──────── The records ────────

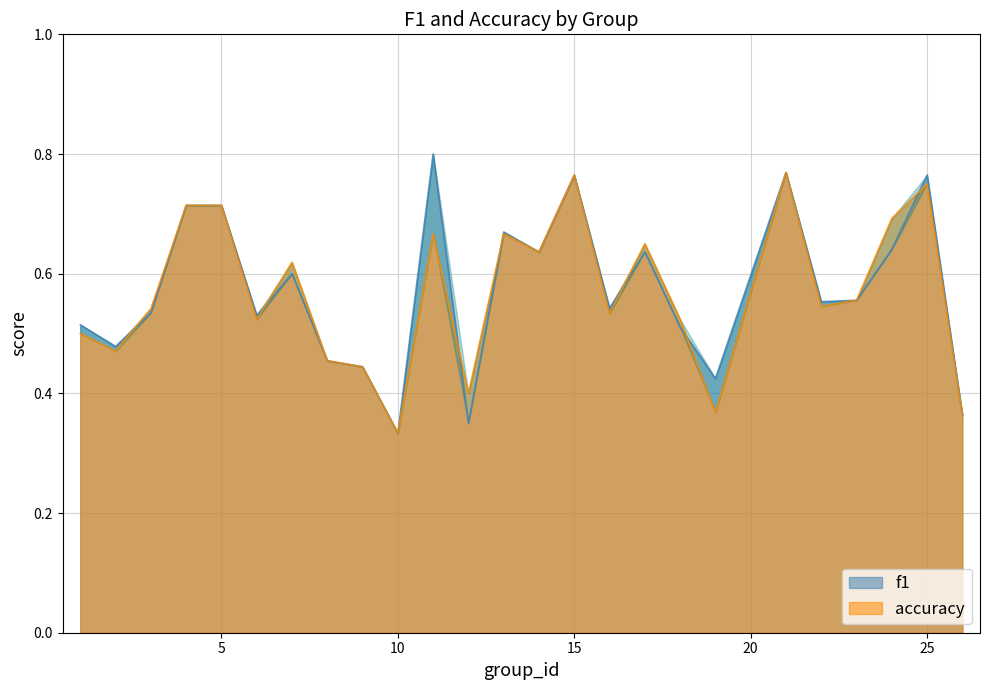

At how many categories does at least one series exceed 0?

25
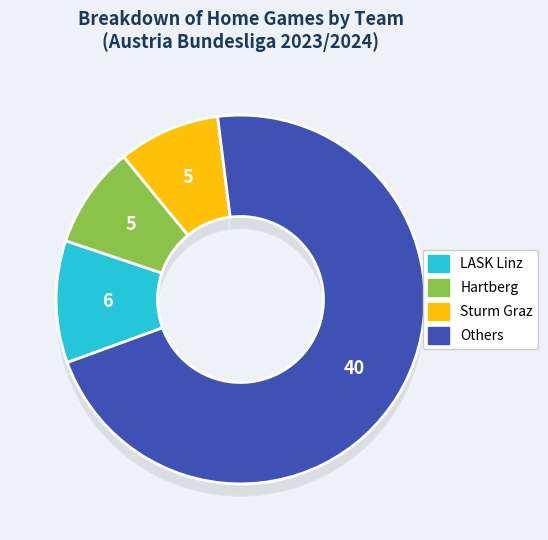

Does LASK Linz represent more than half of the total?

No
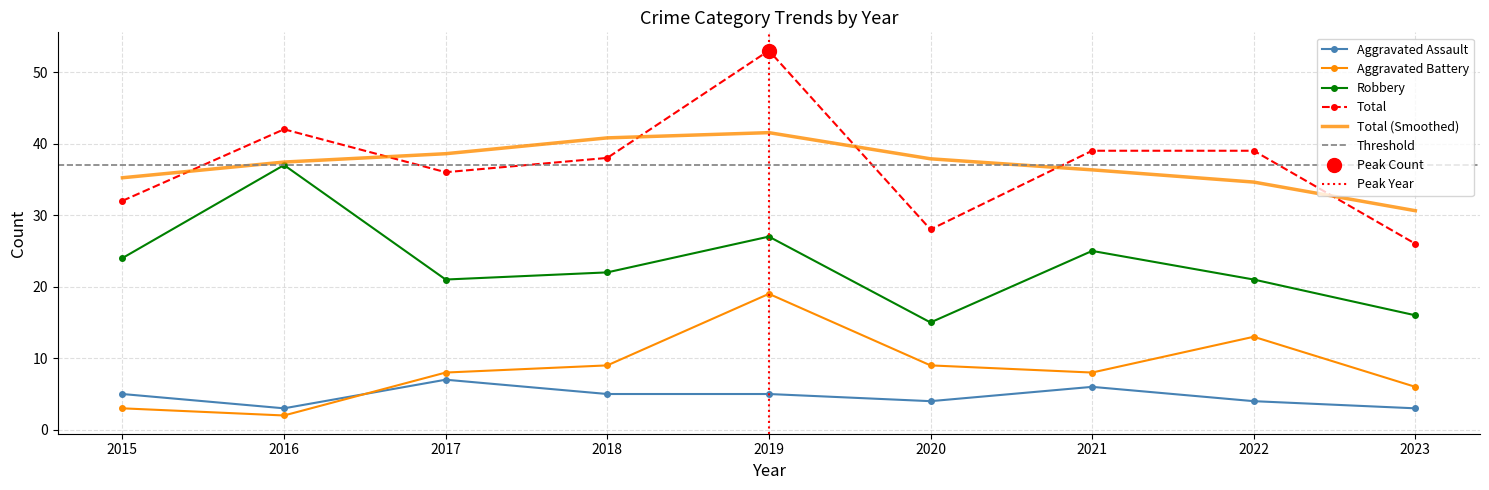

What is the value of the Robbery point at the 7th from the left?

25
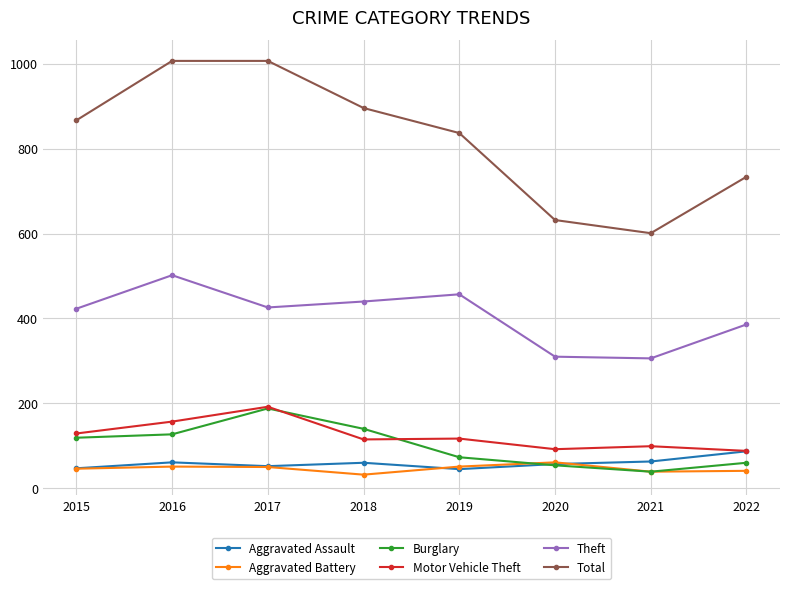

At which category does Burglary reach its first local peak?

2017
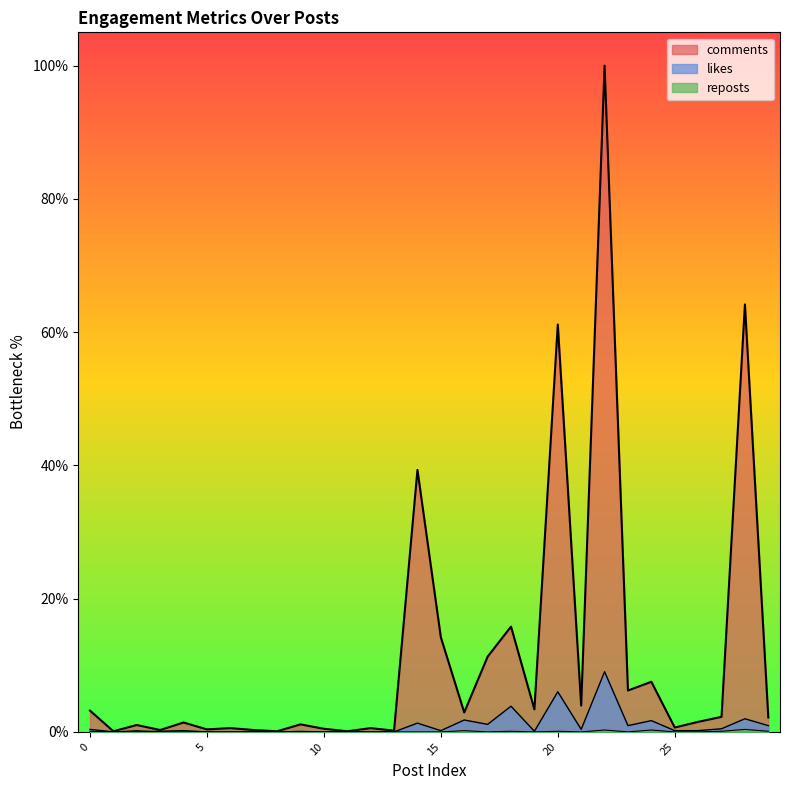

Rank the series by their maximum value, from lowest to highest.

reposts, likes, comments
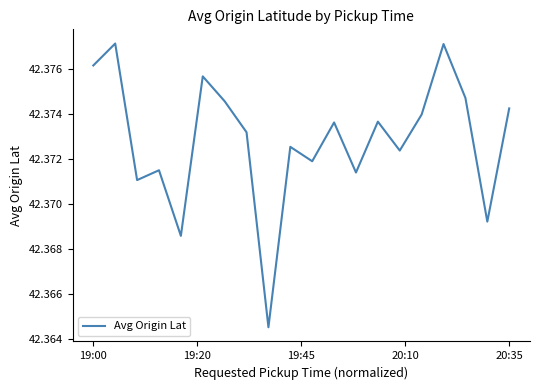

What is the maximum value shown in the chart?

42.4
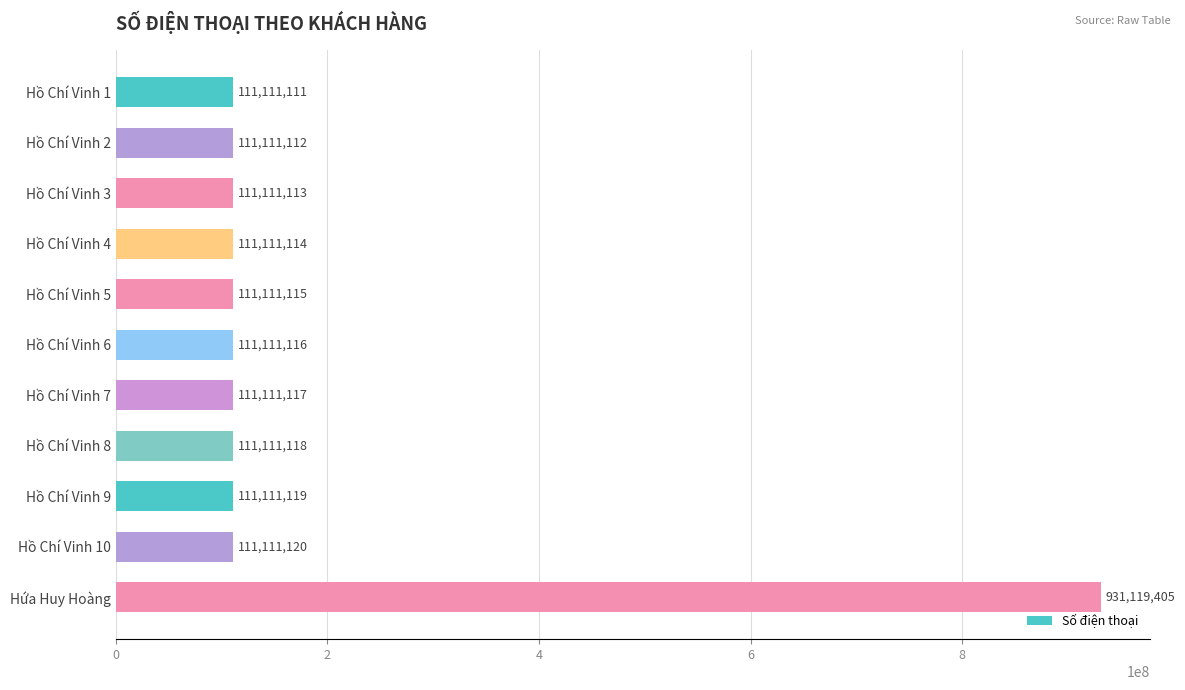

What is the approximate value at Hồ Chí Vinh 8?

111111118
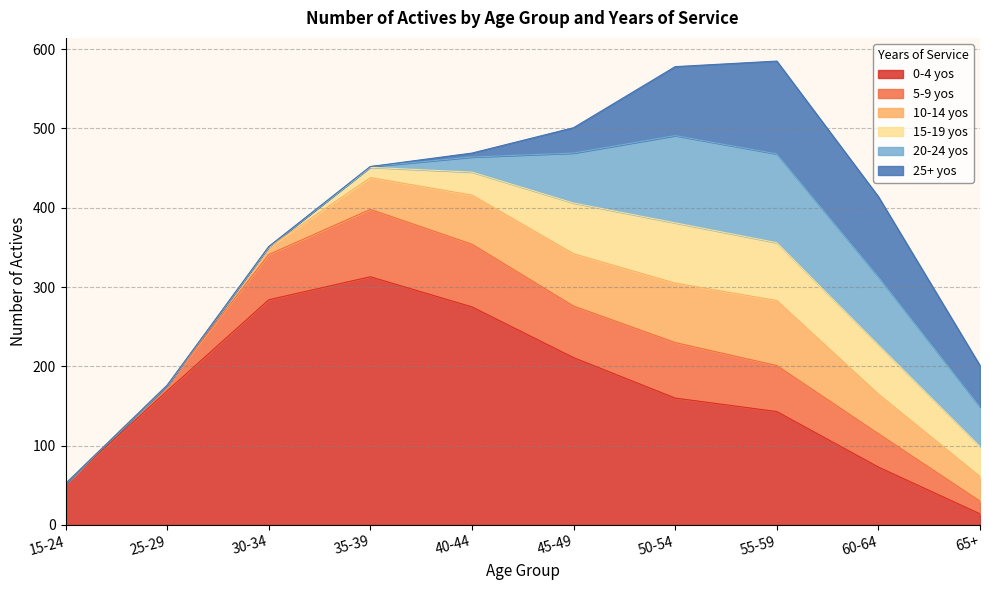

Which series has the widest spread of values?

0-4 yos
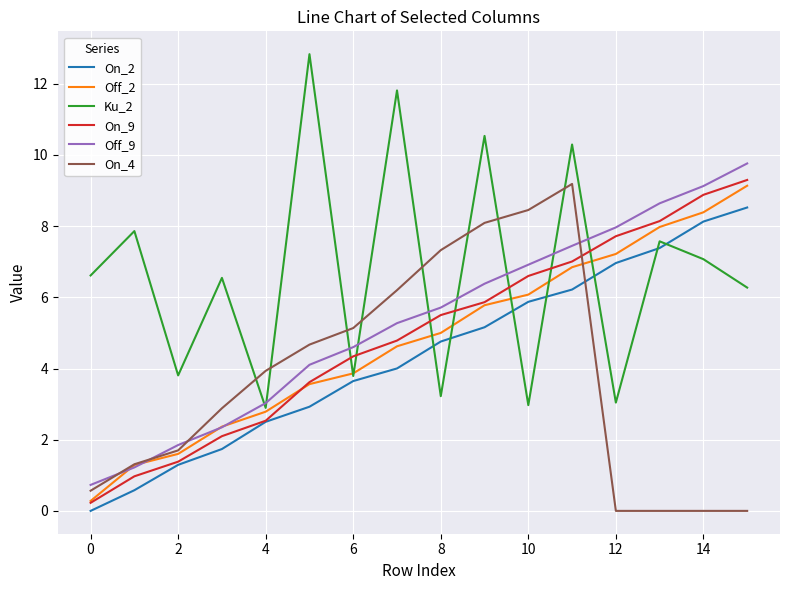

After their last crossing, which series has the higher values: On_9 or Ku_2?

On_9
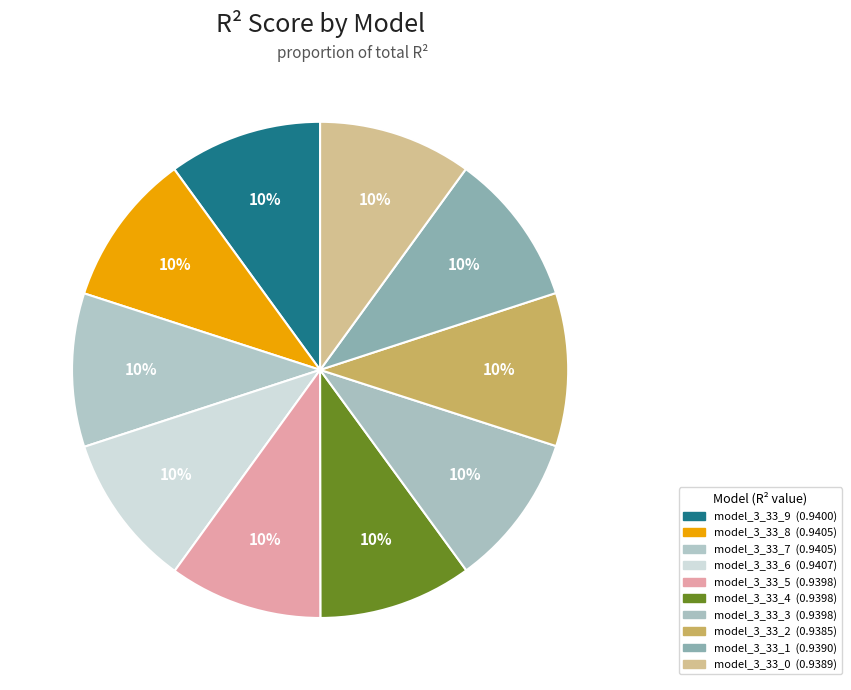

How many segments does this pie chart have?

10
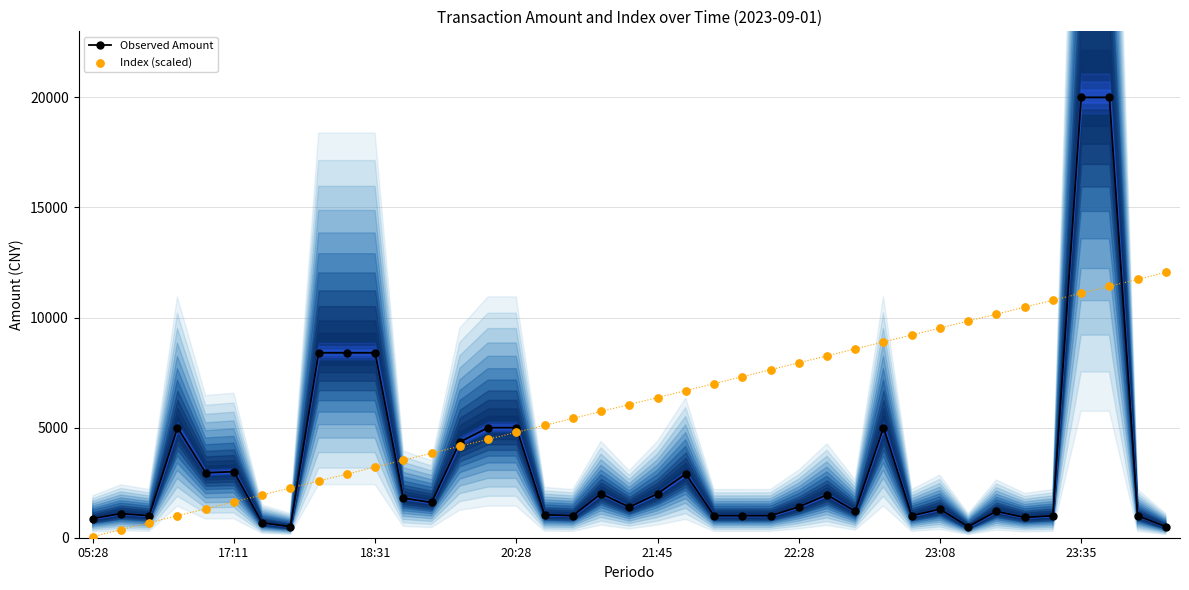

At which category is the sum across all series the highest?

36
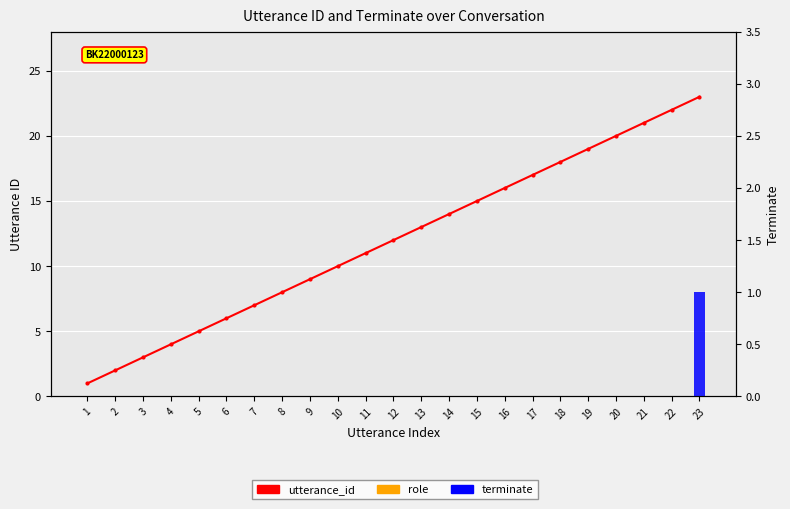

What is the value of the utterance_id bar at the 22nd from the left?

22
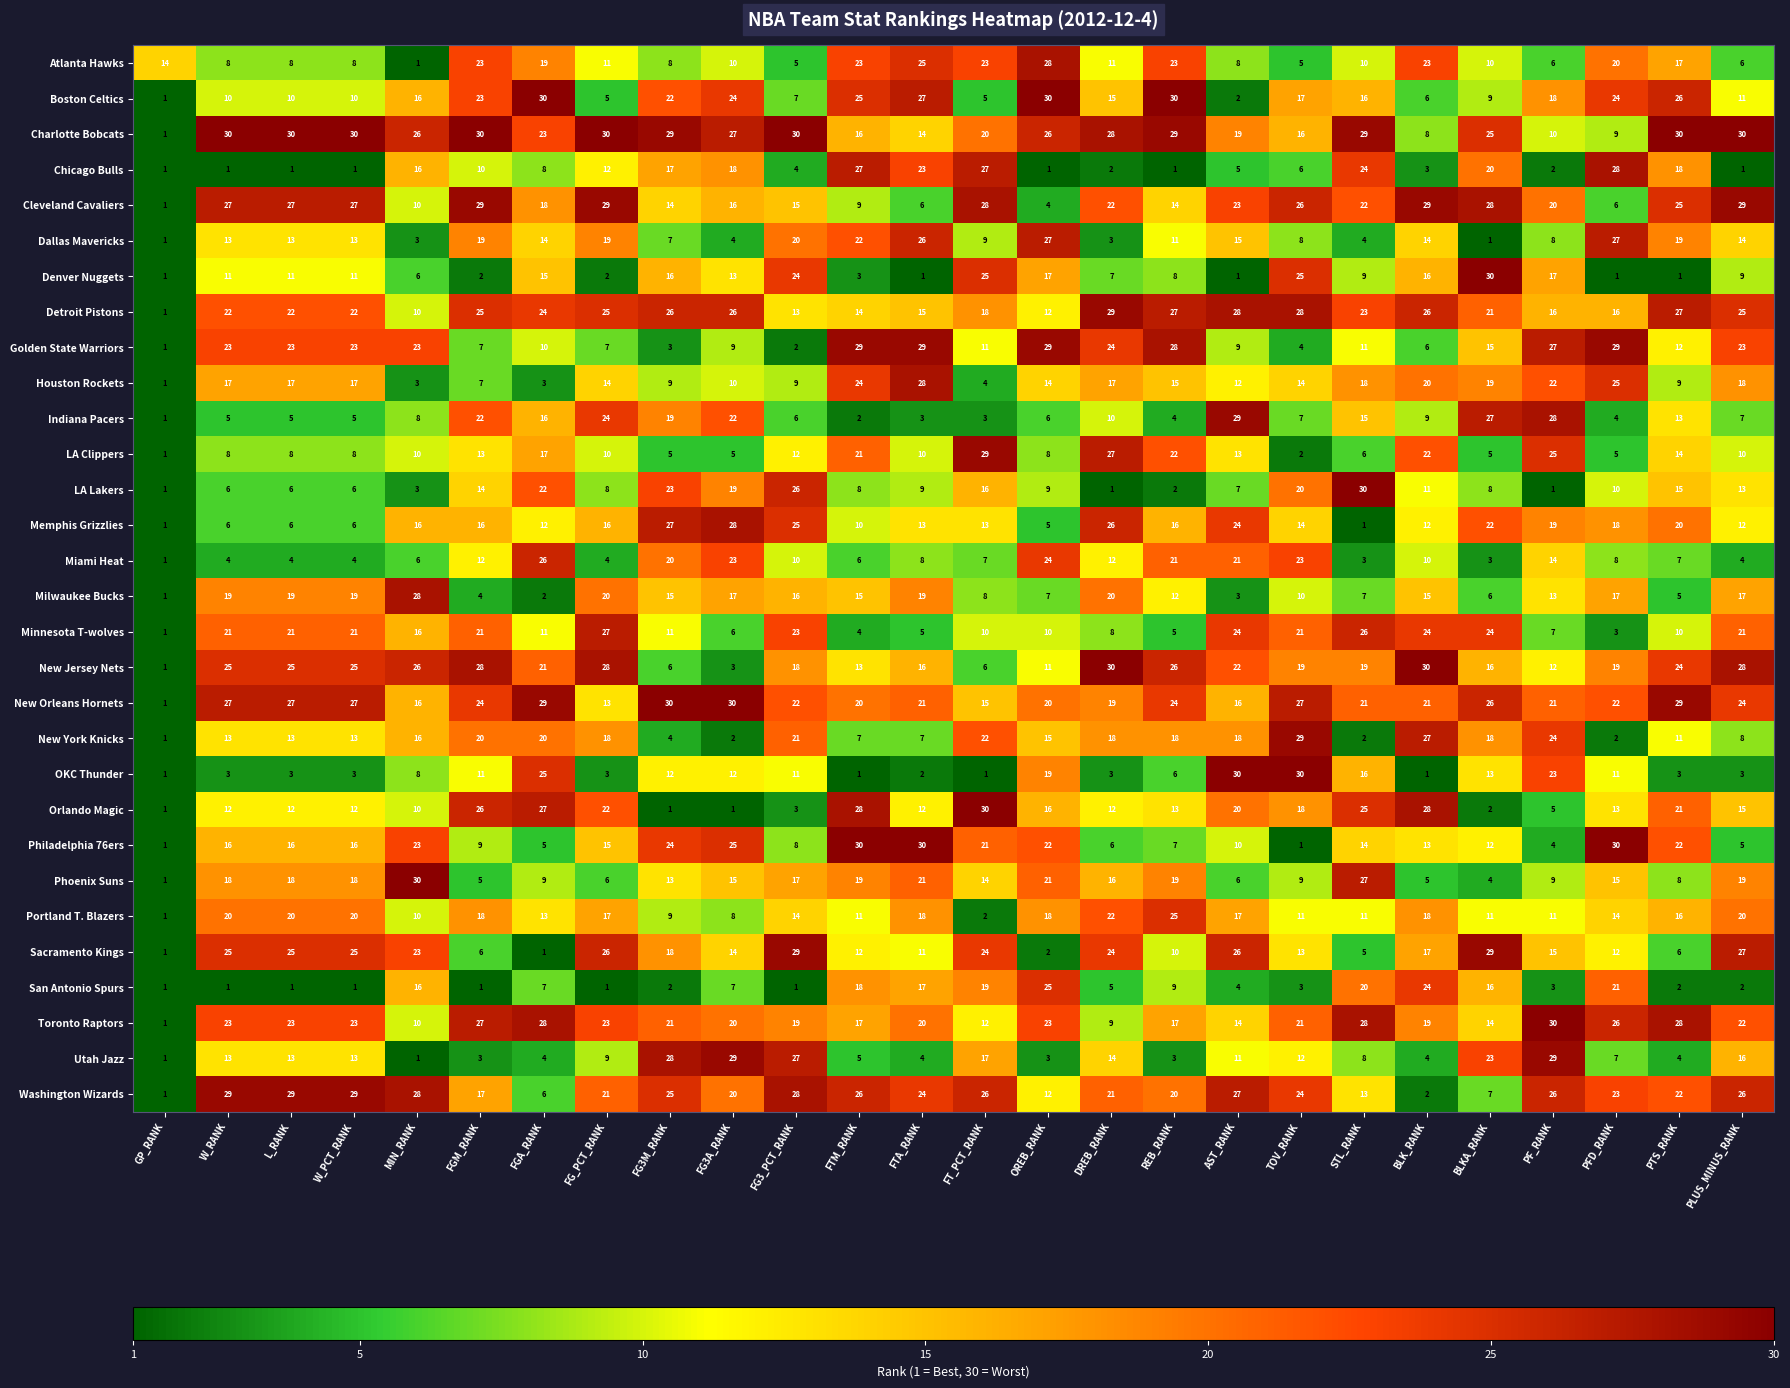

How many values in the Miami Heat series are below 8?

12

────────

Work to be completed: Please write out all of the items above word for word, leaving the pictures out.

Output of the task:
At how many categories does at least one series exceed 0?

25

Does LASK Linz represent more than half of the total?

No

What is the value of the Robbery point at the 7th from the left?

25

At which category does Burglary reach its first local peak?

2017

Rank the series by their maximum value, from lowest to highest.

reposts, likes, comments

What is the maximum value shown in the chart?

42.4

What is the approximate value at Hồ Chí Vinh 8?

111111118

Which series has the widest spread of values?

0-4 yos

After their last crossing, which series has the higher values: On_9 or Ku_2?

On_9

How many segments does this pie chart have?

10

At which category is the sum across all series the highest?

36

What is the value of the utterance_id bar at the 22nd from the left?

22

How many values in the Miami Heat series are below 8?

12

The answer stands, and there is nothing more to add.